I agree. So long as the BBC have the only channels I watch every day, I'm happy to pay the licence fee. I was wrong about the process of prosecuting fee dodgers but that's because I've never met anyone who didn't pay the fee partly because people don't like to break the law but also because the BBC produce great television and no adverts.
 
Don't know about that... the BBC seem to show as many adverts as ITV or Channel 4 nowdays... not saying they're in Sky's leagues just yet, but they're getting there

M

:vulcan: Perhaps we are watching different BBCs. The BBC show two, maybe three, trailers for their own things between shows. Hardly the same as being interrupted every 6 minutes for 'artsy' car ads and scientifically dubious claims about shampoo.

The amount of trailers that commercial channels can show per hour was recently increased - I think it's at 18 minutes per hour - if someone is claiming that the BBC is even showing ten minute per hours (on average) of trailers... well I'm going to find that hard to believe...
 
By the way, the difference the ads have made to the Paralympics coverage (Channel 4, commercial) compared with the Olympics coverage (BBC, Taxpayer funded) has re-convinced me I would much, much rather stick with the licence system than have an ad supported BBC.

+1 : well worth it !

It helps keep up the standard of the competing commercial stations too. Apart from ITV...
 
I agree that Joe must be watching a different BBC than the rest of us because the trailers are nothing compared to the entirely tedious adverts on commercial tv.
 
The Licence people are very suspicious of households that claim they don't watch live telly, though. I've known a few people without televisions, and they have a knock on the door or a letter from the Licence people at least twice a year.
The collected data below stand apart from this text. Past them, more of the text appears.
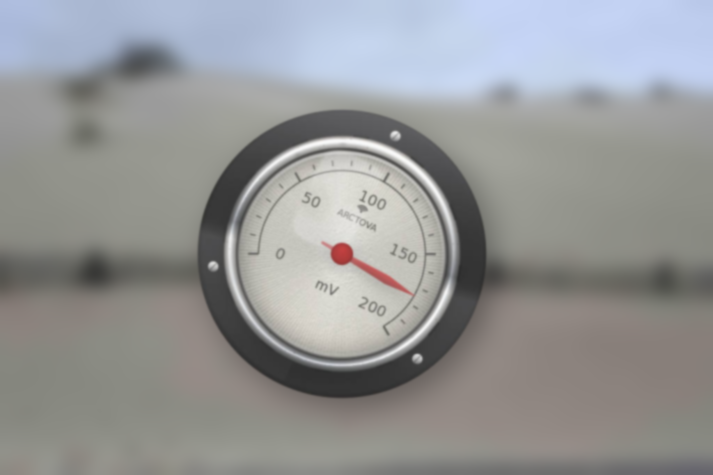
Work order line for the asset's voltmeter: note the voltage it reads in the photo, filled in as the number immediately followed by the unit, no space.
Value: 175mV
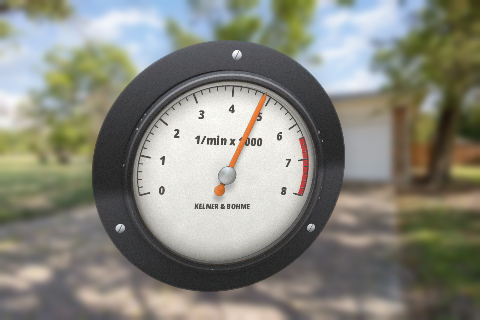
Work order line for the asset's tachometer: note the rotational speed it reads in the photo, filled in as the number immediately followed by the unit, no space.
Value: 4800rpm
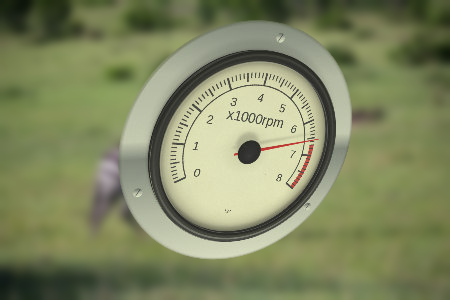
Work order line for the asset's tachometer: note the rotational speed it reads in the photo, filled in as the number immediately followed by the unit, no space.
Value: 6500rpm
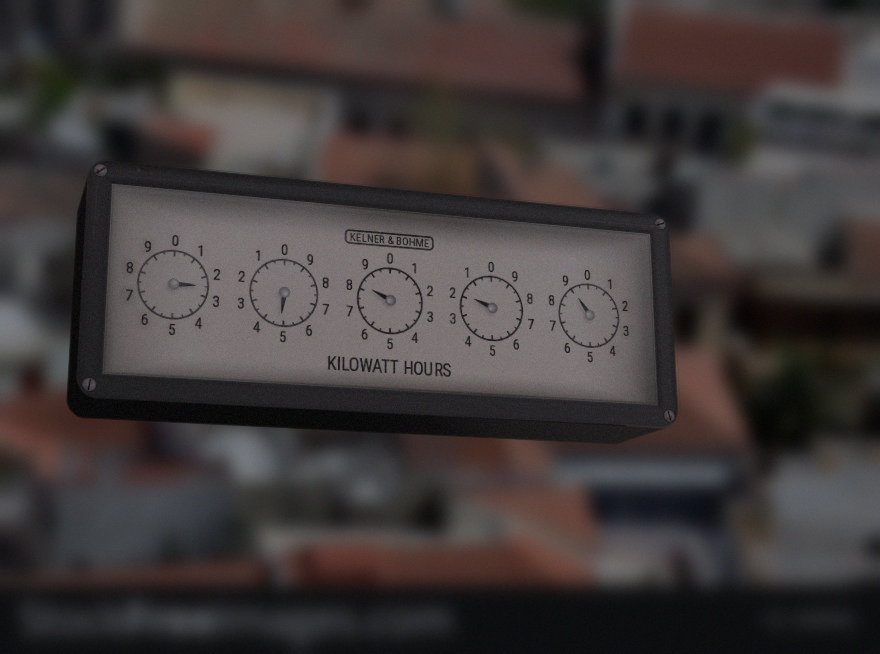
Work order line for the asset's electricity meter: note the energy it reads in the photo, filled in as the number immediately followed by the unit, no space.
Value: 24819kWh
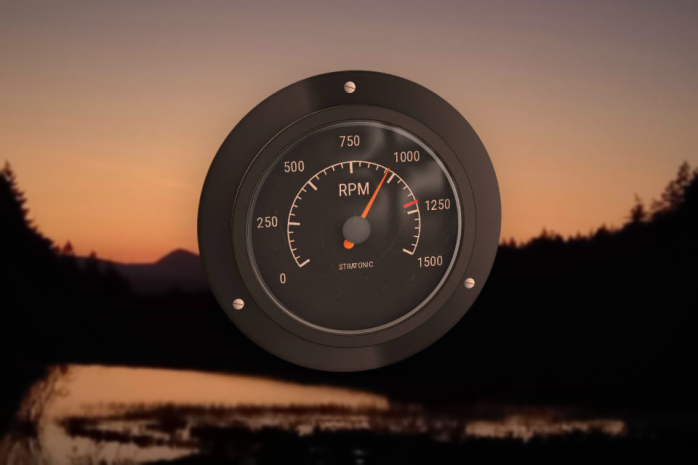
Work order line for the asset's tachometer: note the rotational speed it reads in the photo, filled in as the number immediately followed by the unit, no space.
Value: 950rpm
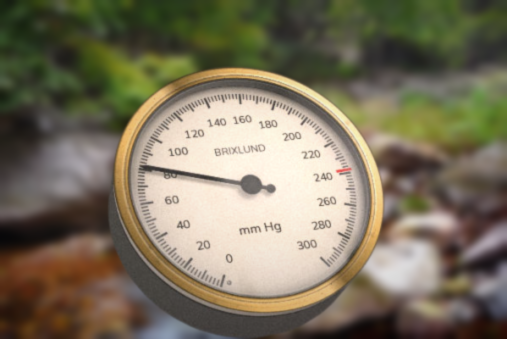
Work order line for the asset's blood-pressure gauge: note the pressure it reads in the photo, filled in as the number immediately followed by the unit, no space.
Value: 80mmHg
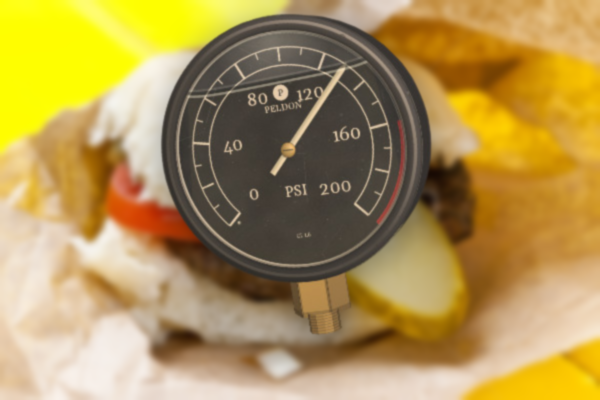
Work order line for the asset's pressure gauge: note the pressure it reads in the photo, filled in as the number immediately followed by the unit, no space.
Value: 130psi
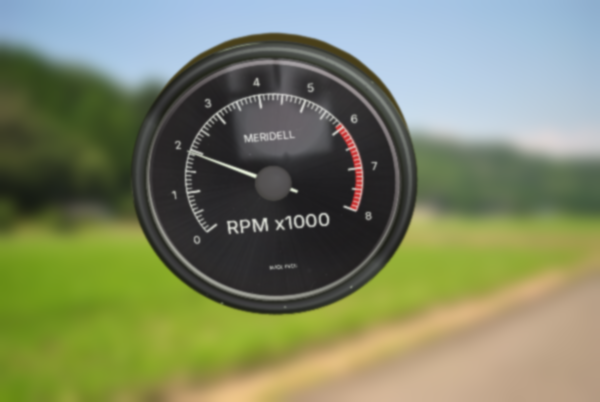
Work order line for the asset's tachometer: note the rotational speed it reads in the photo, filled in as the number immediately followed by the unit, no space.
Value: 2000rpm
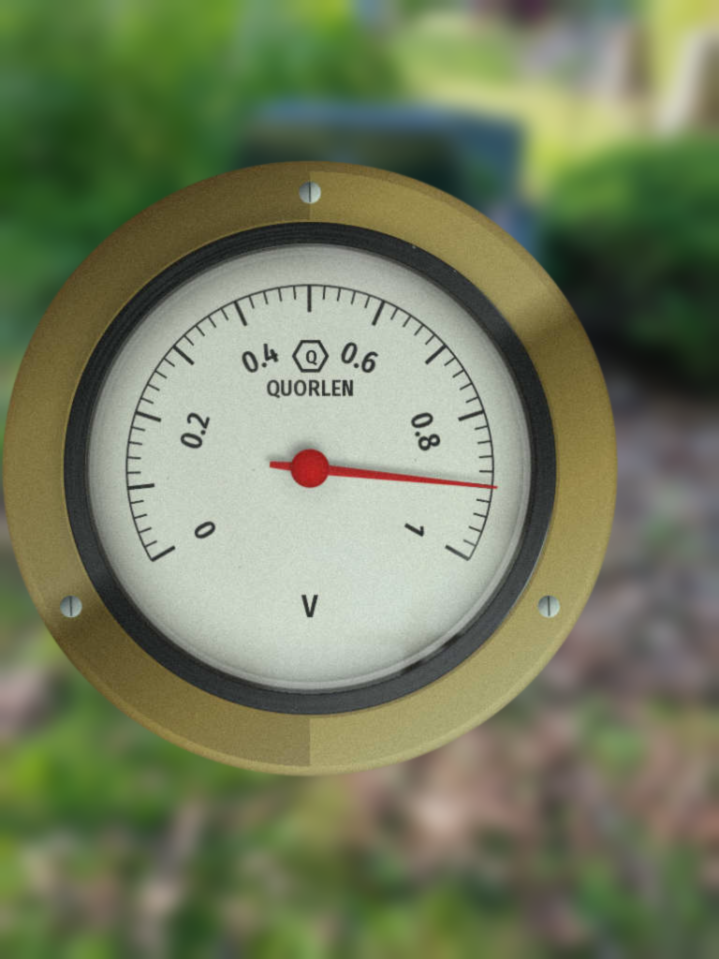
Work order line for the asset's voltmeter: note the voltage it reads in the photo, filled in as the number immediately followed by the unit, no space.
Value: 0.9V
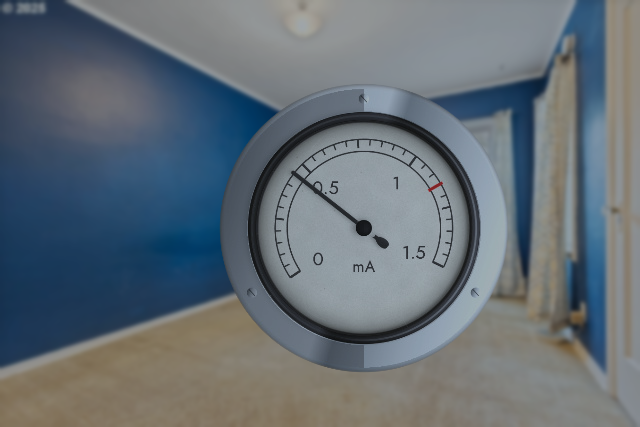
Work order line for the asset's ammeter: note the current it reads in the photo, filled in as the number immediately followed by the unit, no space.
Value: 0.45mA
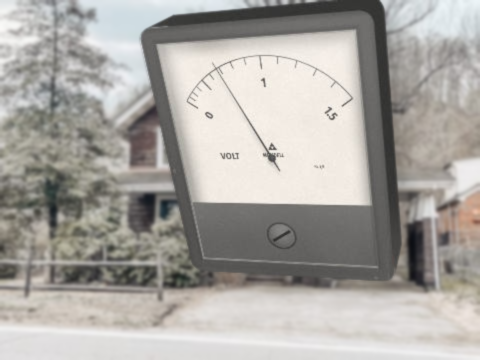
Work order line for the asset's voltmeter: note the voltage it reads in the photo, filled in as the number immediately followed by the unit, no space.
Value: 0.7V
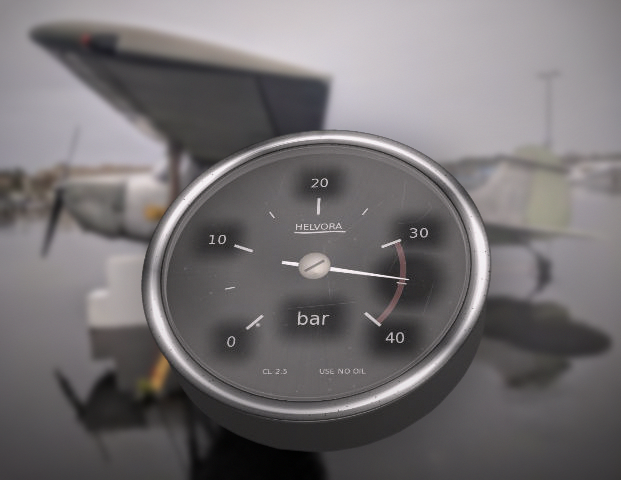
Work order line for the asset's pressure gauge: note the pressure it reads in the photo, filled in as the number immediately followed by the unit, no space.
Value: 35bar
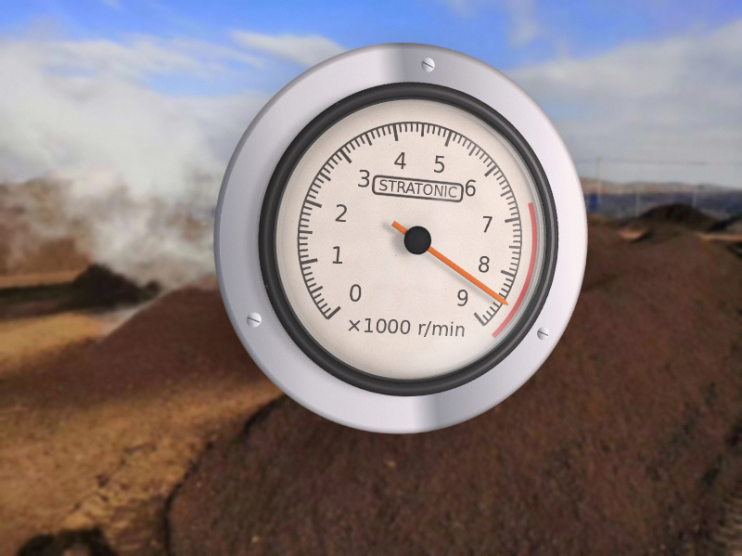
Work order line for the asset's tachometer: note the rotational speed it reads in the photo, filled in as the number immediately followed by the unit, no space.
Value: 8500rpm
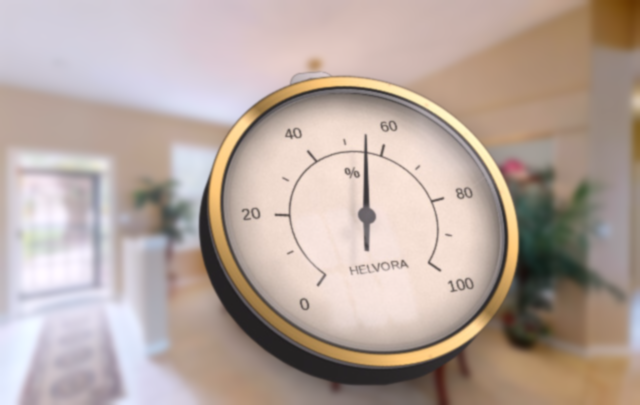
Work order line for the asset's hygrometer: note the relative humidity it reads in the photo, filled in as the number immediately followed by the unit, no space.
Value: 55%
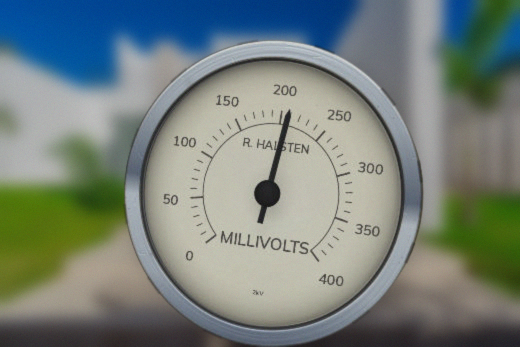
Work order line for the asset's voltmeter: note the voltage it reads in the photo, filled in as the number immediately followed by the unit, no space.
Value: 210mV
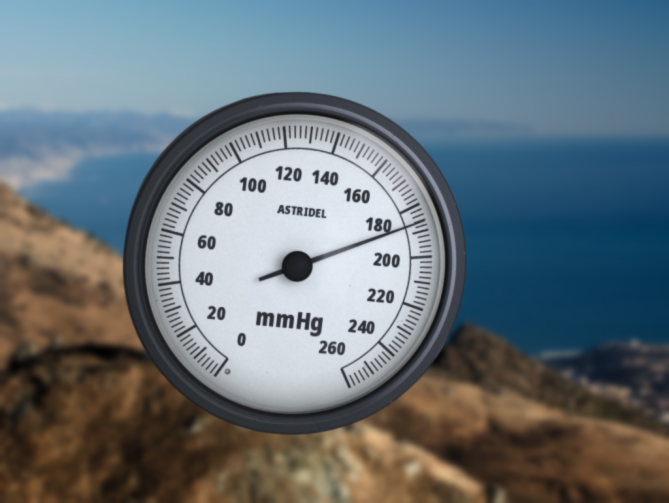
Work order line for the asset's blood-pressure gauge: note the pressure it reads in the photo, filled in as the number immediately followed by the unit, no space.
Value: 186mmHg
They are also one of the most incompetent company's i have ever had to deal with.......i have had a licence since i had a house, yet even to this day i have had the occasional knock on the door asking for proof that i have a TV licence.......although i do get some joy in telling the idiot with the attitude to prove i dont before i shut the door........this was only 6 month ago......about 13 months after the last twat appeard at the door claiming "I" had to prove i had a licence and i had to let them into my flat to inspect my property.:lol:

Capita are just terible....and as i found out after the last visit it was according to them all caused by the empty flat above....really.....cant their opratives read names and numbers on doors i asked.......:wtf:
 
I was wrong about the process of prosecuting fee dodgers but that's because I've never met anyone who didn't pay the fee partly because people don't like to break the law but also because the BBC produce great television and no adverts.
If this is aimed at me in response to my previous reply, I'm not breaking the law, I simply do not watch broadcast television. My television has no aerial plugged into it, I simply watch what I have stored on my network disk.
 
Remember the license fee covers not just

BBC One
BBC Two
BBC Three
BBC Four
BBC Parliament
CBBC
Cbeebies

But also pays for

Radio 1
Radio 2
Radio 3
Radio 4
Radio 5
Radio 5 Live
+ All the local Radio Stations

And the actual cost is about 40p per day
 
^agreed, they can have my tv licence when they prise it from my cold dead fingers! :lol:

I'd hate to lose the BBC, just watching ITV for half an hour should convince anyone of that fact. And the ads the BBC show are purely between programmes, and are just advertising other shows (or advertisin.g how to pay the licence fee) and there's never more than a couple
 
I was wrong about the process of prosecuting fee dodgers but that's because I've never met anyone who didn't pay the fee partly because people don't like to break the law but also because the BBC produce great television and no adverts.
If this is aimed at me in response to my previous reply, I'm not breaking the law, I simply do not watch broadcast television. My television has no aerial plugged into it, I simply watch what I have stored on my network disk.